See how the large loops are connected by a "ladder"--2 parallel threads close together?  The loop marked "this loop" is the one to use in yarning over.  The loop before it is skipped.

   c.  Knit till you come to that "mess" that was the first loop.  Knit it altogether as ONE loop.
beginning to knit the "mess"
ready to push the "mess" off after knitting it

   d.  Turn the work to begin knitting the next row.  There should be some raw edge that needs tidying.  Stick the needle with all the loops on it into one or two loops on that raw edge.  That new "mess" along with the first loop on the needle becomes the first loop to knit.  Knit it yarning over with a loop from the feeding yarn.
   e.  Skip a loop and knit into the next loop to the end of the row.
   f.  Turn and knit.  You can skip a loop or not when knitting the first loop of each row (I generally did not skip a loop.).  

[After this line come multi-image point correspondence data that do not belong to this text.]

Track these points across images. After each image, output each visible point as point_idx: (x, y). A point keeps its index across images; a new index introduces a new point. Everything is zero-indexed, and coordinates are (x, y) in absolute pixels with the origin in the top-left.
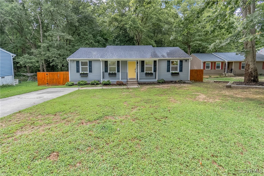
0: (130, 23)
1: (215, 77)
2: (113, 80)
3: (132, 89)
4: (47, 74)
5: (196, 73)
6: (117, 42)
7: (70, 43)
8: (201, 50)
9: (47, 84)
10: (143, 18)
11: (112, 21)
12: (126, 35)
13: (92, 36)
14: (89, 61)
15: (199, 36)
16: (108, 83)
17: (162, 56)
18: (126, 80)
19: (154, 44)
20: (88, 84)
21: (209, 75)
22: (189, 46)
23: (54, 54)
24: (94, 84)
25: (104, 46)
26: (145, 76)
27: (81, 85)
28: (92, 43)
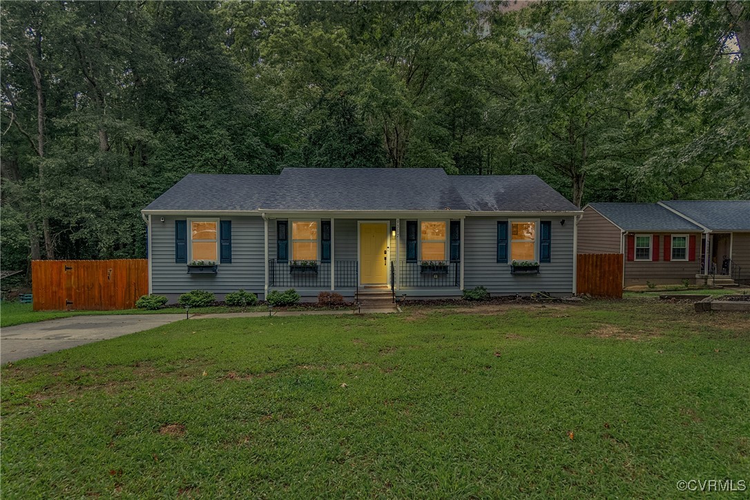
0: (368, 87)
1: (669, 288)
2: (304, 290)
3: (374, 318)
4: (67, 268)
5: (596, 266)
6: (318, 158)
7: (144, 158)
8: (622, 194)
9: (67, 303)
10: (411, 73)
11: (302, 77)
12: (353, 130)
13: (227, 133)
14: (222, 220)
15: (612, 140)
16: (290, 299)
17: (479, 204)
18: (353, 291)
19: (449, 165)
20: (218, 304)
21: (648, 282)
22: (578, 177)
23: (86, 199)
24: (238, 304)
25: (272, 170)
26: (419, 276)
27: (193, 306)
28: (227, 160)
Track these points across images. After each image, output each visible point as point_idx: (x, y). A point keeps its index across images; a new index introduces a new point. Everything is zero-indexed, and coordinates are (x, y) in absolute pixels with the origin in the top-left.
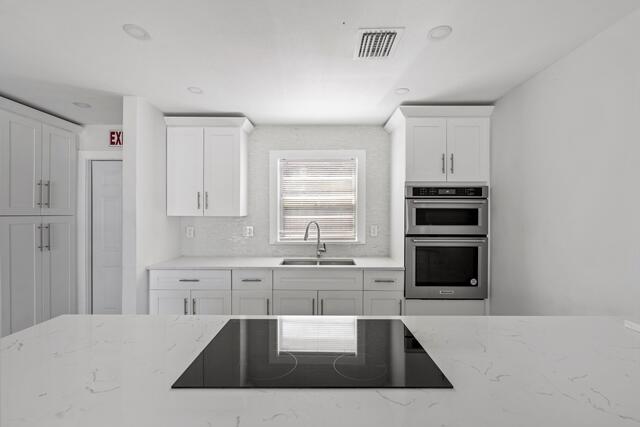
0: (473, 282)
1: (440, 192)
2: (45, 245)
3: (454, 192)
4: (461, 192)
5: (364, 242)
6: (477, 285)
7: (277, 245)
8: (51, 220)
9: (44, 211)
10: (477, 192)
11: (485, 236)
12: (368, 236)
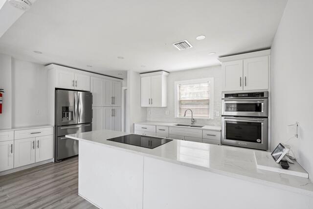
0: (258, 140)
1: (239, 95)
2: (113, 115)
3: (247, 95)
4: (251, 95)
5: (212, 119)
6: (261, 142)
7: (177, 118)
8: (115, 108)
9: (113, 105)
10: (261, 94)
11: (267, 117)
12: (215, 116)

8.  Cast off, leaving a tail long enough to weave through the scarf--at least 4 inches.  Pull the tail through the last loop.  When weaving the tail, use a large hole tapestry needle and pull the yarn through loops as close to the inside as possible.  
The tail has been fed through the loop but not yet pulled more snugly.
The tail has been pulled snugly.

1.  knitting a ruffle scarf (video). casting off at 2.0 minutes in.  I don't recommend finishing off with a knot at the end of the scarf.
2.  different method of casting on (video).  can see hands well.  However, he skips a loop when starting a new row.  You can skip or not skip, doesn't matter.  AND he says to knit in every loop without skipping.  I did this and the scarf does NOT ruffle.  I've added this link because his hands are very clear to watch.
3. a variation (video).  very wide and long with 2 skeins of fishnet and one of regular yarn.  Intersperse 2 rows of regular yarn in between each fishnet row.  When knitting with fishnet, be sure to skip every other loop to get the ruffle effect.

I've made 5 scarves now in various colors and am currently working on a 6th.  They're all gifts!

NOTE:  This yarn and this pattern are very forgiving!  Don't worry about mistakes such as not skipping a loop here and there or even dropping a stitch (simply make a new one!)  or having too many stitches (simply knit 2 together!).